BRIEF 1
Can you rewrite the miter saw bench thread from "The bench is set" to "(Jan 23, 2012)", replacing "fences" with "guides"?
BRIEF 2
In the miter saw bench thread, what are the answers to these questions?
(a) Which saw is the bench set up for?
(b) What is the saw sitting on?
(c) What size garage does hammbone expect to have built by the end of summer?
BRIEF 3
Does each statement agree with the miter saw bench thread? Answer yes or no for each and quote the deciding words.
(a) The bench is completely finished.
(b) The two adjustable fences were built with the Kreg Precision Trak & Stop System.
(c) pelting already has a miter station.

EXCERPT TO READ
********************
# Miter Saw Bench



## ToddinNH (Jan 28, 2012)

*Photos and information about the miter saw bench I'm building.*

I just finished setting up a cool new Miter Saw Bench in my new shop. The bench is about 90% complete. I still need to make a few drawers for it but other than that it's finished.



















The bench is set up for my Bosch Glide Saw. I've built two adjustable fences to either side of the saw using the Kreg Precision Trak & Stop System. I also installed some T-Track in the tops so I can adjust the fences from front to back. The saw can be moved front to back as well when I need to do a compound miter cut.


----------



## pelting (Jan 23, 2012)

ToddinNH said:


> *Photos and information about the miter saw bench I'm building.*
> 
> I just finished setting up a cool new Miter Saw Bench in my new shop. The bench is about 90% complete. I still need to make a few drawers for it but other than that it's finished.
> 
> ...


Looks great! A miter station is on my to do list.


----------



## hammbone (Jan 25, 2012)

ToddinNH said:


> *Photos and information about the miter saw bench I'm building.*
> 
> I just finished setting up a cool new Miter Saw Bench in my new shop. The bench is about 90% complete. I still need to make a few drawers for it but other than that it's finished.
> 
> ...


I REALLY LIKE THAT I NEED A SETUP LIKE THAT COULD IT BE MOVED I HAVE A SMALL GARAGE I WORK OUT OF NOW BUT BY END OF SUMMER WILL HAVE A 30 X 36 GARAGE BUILT ON MY HOUSE.


----------



## ToddinNH (Jan 28, 2012)

ToddinNH said:


> *Photos and information about the miter saw bench I'm building.*
> 
> I just finished setting up a cool new Miter Saw Bench in my new shop. The bench is about 90% complete. I still need to make a few drawers for it but other than that it's finished.
> 
> ...


I'll be writing an article on how I built it and I'll be sure to leave a link here. It's really quite easy to move later on. The cabinets on either side are "separate" pieces. The saw is actually sitting on a shelf that is supported by the two side cabinets. All I have to do is move the shelf, remove a few screws and the components could be moved.


----------



## woodworm (Jul 27, 2008)

ToddinNH said:


> *Photos and information about the miter saw bench I'm building.*
> 
> I just finished setting up a cool new Miter Saw Bench in my new shop. The bench is about 90% complete. I still need to make a few drawers for it but other than that it's finished.
> 
> ...


Very nice setup


----------



## doncutlip (Aug 30, 2008)

ToddinNH said:


> *Photos and information about the miter saw bench I'm building.*
> 
> I just finished setting up a cool new Miter Saw Bench in my new shop. The bench is about 90% complete. I still need to make a few drawers for it but other than that it's finished.
> 
> ...


That looks like a great setup. Any plans for dust collection?


----------



## ToddinNH (Jan 28, 2012)

ToddinNH said:


> *Photos and information about the miter saw bench I'm building.*
> 
> I just finished setting up a cool new Miter Saw Bench in my new shop. The bench is about 90% complete. I still need to make a few drawers for it but other than that it's finished.
********************
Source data
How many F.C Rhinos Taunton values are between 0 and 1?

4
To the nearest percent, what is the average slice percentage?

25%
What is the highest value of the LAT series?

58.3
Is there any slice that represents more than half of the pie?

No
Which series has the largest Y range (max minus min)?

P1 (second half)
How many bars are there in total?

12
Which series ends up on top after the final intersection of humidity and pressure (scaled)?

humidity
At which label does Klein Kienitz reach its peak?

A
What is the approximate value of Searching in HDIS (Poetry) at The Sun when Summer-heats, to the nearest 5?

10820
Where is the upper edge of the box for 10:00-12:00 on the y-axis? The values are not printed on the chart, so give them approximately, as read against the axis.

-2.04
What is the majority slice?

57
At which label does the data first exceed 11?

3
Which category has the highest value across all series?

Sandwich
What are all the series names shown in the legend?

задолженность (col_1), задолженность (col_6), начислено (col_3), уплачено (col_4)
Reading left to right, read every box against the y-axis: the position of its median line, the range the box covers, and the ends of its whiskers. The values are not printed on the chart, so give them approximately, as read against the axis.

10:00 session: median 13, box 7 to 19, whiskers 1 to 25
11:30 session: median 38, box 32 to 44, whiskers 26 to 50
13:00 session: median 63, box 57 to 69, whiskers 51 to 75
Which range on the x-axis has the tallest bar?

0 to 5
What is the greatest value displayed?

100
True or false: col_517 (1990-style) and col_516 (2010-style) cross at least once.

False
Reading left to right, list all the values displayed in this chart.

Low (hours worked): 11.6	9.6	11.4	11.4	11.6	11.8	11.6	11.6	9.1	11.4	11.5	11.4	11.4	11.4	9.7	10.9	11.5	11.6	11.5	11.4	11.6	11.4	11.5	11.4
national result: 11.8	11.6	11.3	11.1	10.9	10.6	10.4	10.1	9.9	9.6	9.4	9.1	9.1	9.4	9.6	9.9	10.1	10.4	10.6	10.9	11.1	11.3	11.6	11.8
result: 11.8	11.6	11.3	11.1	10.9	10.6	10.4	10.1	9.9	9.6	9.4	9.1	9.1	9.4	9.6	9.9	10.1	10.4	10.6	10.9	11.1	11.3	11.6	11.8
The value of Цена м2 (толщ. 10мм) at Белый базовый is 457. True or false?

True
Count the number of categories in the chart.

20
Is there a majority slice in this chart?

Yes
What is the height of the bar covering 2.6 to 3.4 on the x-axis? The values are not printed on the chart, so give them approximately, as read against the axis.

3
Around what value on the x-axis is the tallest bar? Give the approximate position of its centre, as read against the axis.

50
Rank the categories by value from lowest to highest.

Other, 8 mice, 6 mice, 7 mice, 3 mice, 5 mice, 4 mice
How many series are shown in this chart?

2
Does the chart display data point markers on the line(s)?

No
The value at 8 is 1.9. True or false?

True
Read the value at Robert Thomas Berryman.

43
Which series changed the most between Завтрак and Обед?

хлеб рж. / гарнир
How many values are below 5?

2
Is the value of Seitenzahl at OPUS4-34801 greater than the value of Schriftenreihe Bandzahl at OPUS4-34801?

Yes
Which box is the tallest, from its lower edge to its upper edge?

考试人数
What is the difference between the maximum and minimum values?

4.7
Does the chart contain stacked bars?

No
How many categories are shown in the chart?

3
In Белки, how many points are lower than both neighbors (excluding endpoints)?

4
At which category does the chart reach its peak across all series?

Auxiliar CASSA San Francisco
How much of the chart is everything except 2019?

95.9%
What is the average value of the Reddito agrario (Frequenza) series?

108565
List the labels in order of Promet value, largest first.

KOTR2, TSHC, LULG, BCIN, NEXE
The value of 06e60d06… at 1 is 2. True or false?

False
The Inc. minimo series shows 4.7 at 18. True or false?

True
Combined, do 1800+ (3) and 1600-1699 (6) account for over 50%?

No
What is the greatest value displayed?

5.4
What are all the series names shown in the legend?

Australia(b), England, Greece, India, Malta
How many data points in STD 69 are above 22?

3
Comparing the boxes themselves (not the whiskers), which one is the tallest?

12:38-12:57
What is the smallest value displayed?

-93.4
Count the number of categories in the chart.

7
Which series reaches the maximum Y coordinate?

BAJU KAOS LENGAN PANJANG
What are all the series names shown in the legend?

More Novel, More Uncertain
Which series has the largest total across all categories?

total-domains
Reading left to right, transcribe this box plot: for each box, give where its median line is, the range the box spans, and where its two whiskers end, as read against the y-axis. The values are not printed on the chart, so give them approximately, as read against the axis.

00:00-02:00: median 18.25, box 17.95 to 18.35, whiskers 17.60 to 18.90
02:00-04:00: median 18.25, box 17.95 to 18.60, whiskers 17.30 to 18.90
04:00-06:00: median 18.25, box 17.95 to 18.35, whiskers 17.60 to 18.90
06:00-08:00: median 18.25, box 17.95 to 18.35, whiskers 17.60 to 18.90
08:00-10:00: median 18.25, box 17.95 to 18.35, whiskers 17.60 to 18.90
********************
ANSWER SECTION 1
The bench is set up for my Bosch Glide Saw. I've built two adjustable guides to either side of the saw using the Kreg Precision Trak & Stop System. I also installed some T-Track in the tops so I can adjust the guides from front to back. The saw can be moved front to back as well when I need to do a compound miter cut.


----------



## pelting (Jan 23, 2012)

ANSWER SECTION 2
(a) The Bosch Glide Saw.
(b) A shelf supported by the two side cabinets.
(c) A 30 x 36 garage.

ANSWER SECTION 3
(a) No: "The bench is about 90% complete."
(b) Yes: "I've built two adjustable fences to either side of the saw using the Kreg Precision Trak & Stop System."
(c) No: "A miter station is on my to do list."